ASSIGNMENT 1:
Answer these questions about the quarterly earnings passage:
(a) What net foreign exchange loss did the group register in the current quarter?
(b) By what percentage did revenue from the Malaysia operations increase compared with the previous corresponding quarter?
(c) About how many new foreign factory operators were hired in the current quarter?

PASSAGE FOR REVIEW:
The lower earnings for the current quarter was mainly attributable to high initial start-up cost incurred by the Malaysian operations in preparation for the upcoming substantial box built order for the second half of the financial year 2017. In addition, the group also registered net foreign exchange loss of RM0.4 million in the current quarter against net foreign exchange gain of RM14.6 million in the preceding year’s corresponding quarter.
The group's Malaysia operations recorded an increase of 17% or RM73.8 million in revenue for the current quarter as compared to previous corresponding quarter due to higher sales orders from key customers. However, lower profit before tax of RM45.4 million was recorded in the current quarter as compared to RM72.8 million previously, mainly owing to high initial start-up cost incurred in preparation for the upcoming substantial box built order anticipated from a key customer.
To further elaborate, close to 1,000 new foreign factory operators were hired in the current quarter. Arising from the new hiring, the hiring agency costs, foreign employee levies, training costs and salary costs were incurred. At the same time, the corresponding revenue stream from this batch of workers would only commence gradually from second financial quarter onwards. Apart from increased salary costs, hiring and training costs, the Group also incurred some setup costs in preparing the plant for the forthcoming new orders.

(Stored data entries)
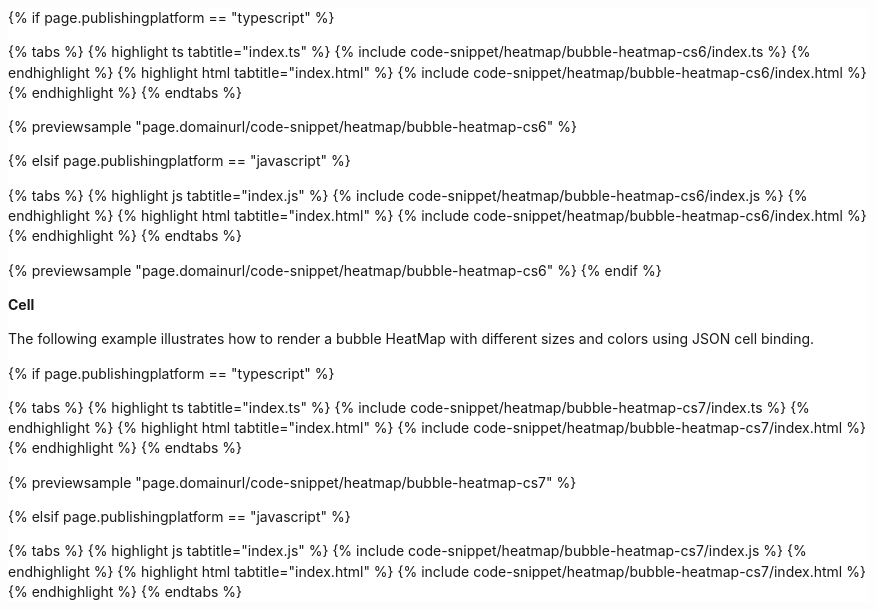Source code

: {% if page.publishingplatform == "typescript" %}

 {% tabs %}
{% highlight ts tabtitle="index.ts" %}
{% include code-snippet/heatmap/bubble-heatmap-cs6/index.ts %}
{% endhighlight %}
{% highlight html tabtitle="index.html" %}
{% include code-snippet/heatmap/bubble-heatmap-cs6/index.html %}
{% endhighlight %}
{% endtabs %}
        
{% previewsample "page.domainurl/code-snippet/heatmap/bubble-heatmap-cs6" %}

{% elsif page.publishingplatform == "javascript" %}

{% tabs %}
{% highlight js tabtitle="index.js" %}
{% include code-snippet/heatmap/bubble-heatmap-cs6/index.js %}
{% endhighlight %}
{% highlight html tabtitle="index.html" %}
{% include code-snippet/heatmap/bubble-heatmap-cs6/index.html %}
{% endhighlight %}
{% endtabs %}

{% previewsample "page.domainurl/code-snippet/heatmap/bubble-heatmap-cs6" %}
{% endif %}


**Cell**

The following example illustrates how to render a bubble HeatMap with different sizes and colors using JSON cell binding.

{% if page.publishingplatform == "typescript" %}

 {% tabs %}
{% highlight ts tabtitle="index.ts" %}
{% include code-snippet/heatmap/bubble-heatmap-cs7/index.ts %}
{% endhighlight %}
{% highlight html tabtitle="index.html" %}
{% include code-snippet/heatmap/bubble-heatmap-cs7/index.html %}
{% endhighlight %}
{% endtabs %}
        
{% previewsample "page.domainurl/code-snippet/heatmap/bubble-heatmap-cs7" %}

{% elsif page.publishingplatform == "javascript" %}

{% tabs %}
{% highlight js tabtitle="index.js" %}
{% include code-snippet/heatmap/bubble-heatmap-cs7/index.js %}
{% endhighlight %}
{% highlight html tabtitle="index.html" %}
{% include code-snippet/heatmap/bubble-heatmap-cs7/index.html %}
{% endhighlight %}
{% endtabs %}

ASSIGNMENT 2: Pick out and copy every line of the records that contains the string "bubble". Case counts.

WRITTEN ANSWER 1:
(a) RM0.4 million
(b) 17%
(c) Close to 1,000

WRITTEN ANSWER 2:
{% include code-snippet/heatmap/bubble-heatmap-cs6/index.ts %}
{% include code-snippet/heatmap/bubble-heatmap-cs6/index.html %}
{% previewsample "page.domainurl/code-snippet/heatmap/bubble-heatmap-cs6" %}
{% include code-snippet/heatmap/bubble-heatmap-cs6/index.js %}
{% include code-snippet/heatmap/bubble-heatmap-cs6/index.html %}
{% previewsample "page.domainurl/code-snippet/heatmap/bubble-heatmap-cs6" %}
The following example illustrates how to render a bubble HeatMap with different sizes and colors using JSON cell binding.
{% include code-snippet/heatmap/bubble-heatmap-cs7/index.ts %}
{% include code-snippet/heatmap/bubble-heatmap-cs7/index.html %}
{% previewsample "page.domainurl/code-snippet/heatmap/bubble-heatmap-cs7" %}
{% include code-snippet/heatmap/bubble-heatmap-cs7/index.js %}
{% include code-snippet/heatmap/bubble-heatmap-cs7/index.html %}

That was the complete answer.